-- ACTIVITY LIST --
1. According to the mailing-list message, which function, if used in place of the new printk_flush(), would give the same behavior as before?
2. Reproduce the stretch of the mailing-list message from "On 2021-11-05, Nicholas" through "remote CPUs itself.".

-- EXTRACTED TEXT --

Re: Removal of printk safe buffers delays NMI context printk

From: John Ogness
Date: Fri Nov 05 2021 - 09:57:34 EST


On 2021-11-05, Nicholas Piggin <npiggin@xxxxxxxxx> wrote:
>> What was removed from 93d102f094b was irq_work triggering on all
>> CPUs.
>
> No, it was the caller executing the flush for all remote CPUs itself.
> irq work was not involved (and irq work can't be raised in a remote
> CPU from NMI context).

Maybe I am missing something. In 93d102f094b~1 I see:

watchdog_smp_panic
printk_safe_flush
__printk_safe_flush
printk_safe_flush_buffer
printk_safe_flush_line
printk_deferred
vprintk_deferred
vprintk_emit (but no direct printing)
defer_console_output
irq_work_queue

AFAICT, using defer_console_output() instead of your new printk_flush()
should cause the exact behavior as before.

> but we do need that printk flush capability back there and for
> nmi_backtrace.

Agreed. I had not considered this necessary side-effect when I removed
the NMI safe buffers.

I am just wondering if we should fix the regression by going back to
using irq_work (such as defer_console_output()) or if we want to
introduce something new that introduces direct printing.

John Ogness

-- GIVEN INFORMATION --
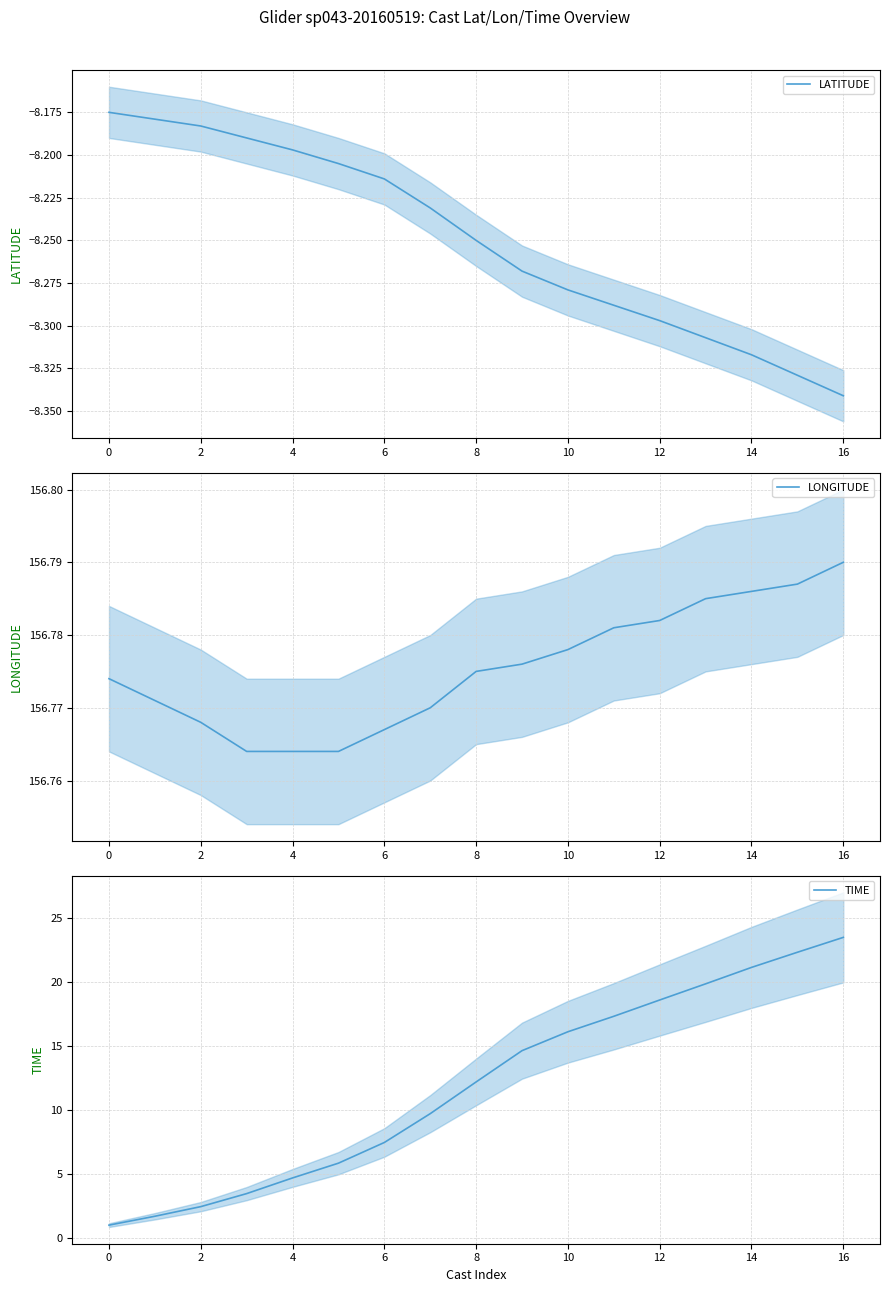

What is the spread (max minus min) of values at 12?

165.0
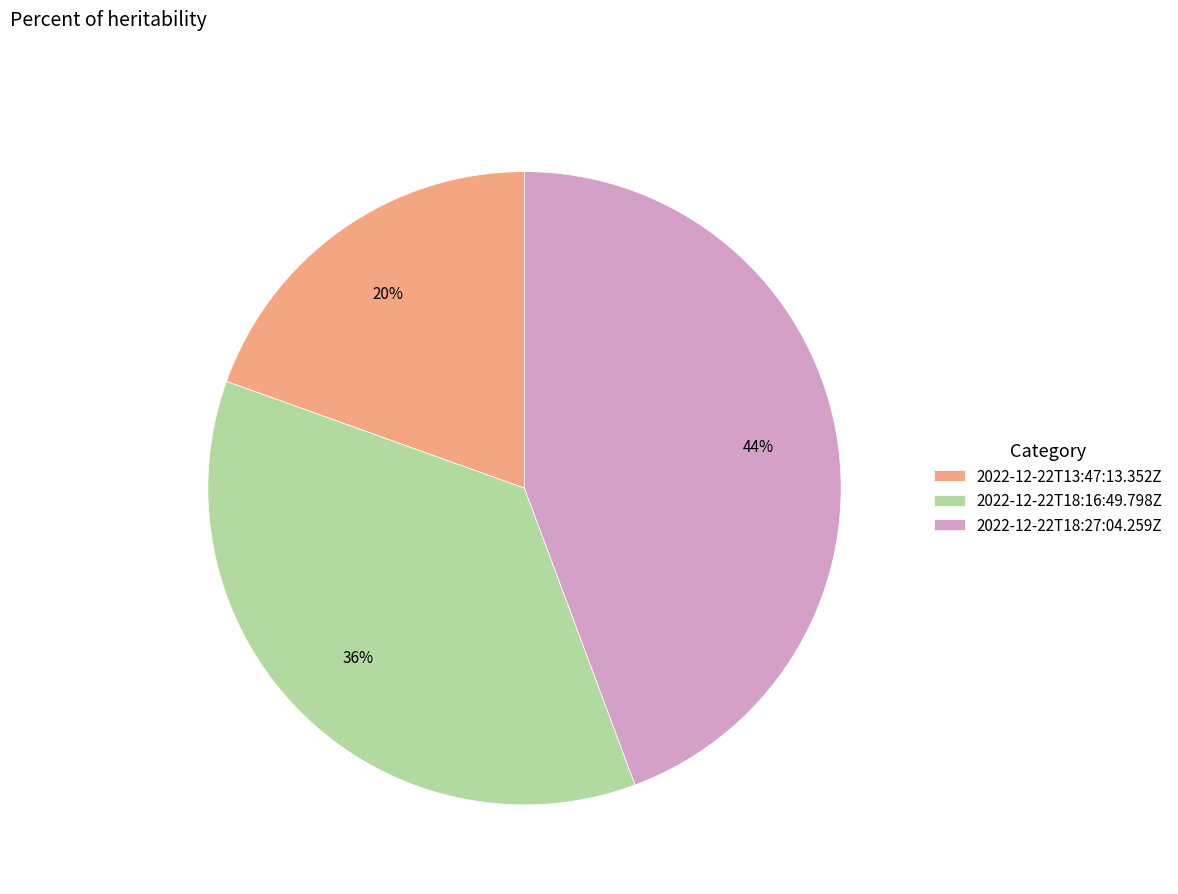

To the nearest percent, what is the average slice percentage?

33%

-- RESPONSES PER TASK --
1. defer_console_output()

2.
On 2021-11-05, Nicholas Piggin <npiggin@xxxxxxxxx> wrote:
>> What was removed from 93d102f094b was irq_work triggering on all
>> CPUs.
>
> No, it was the caller executing the flush for all remote CPUs itself.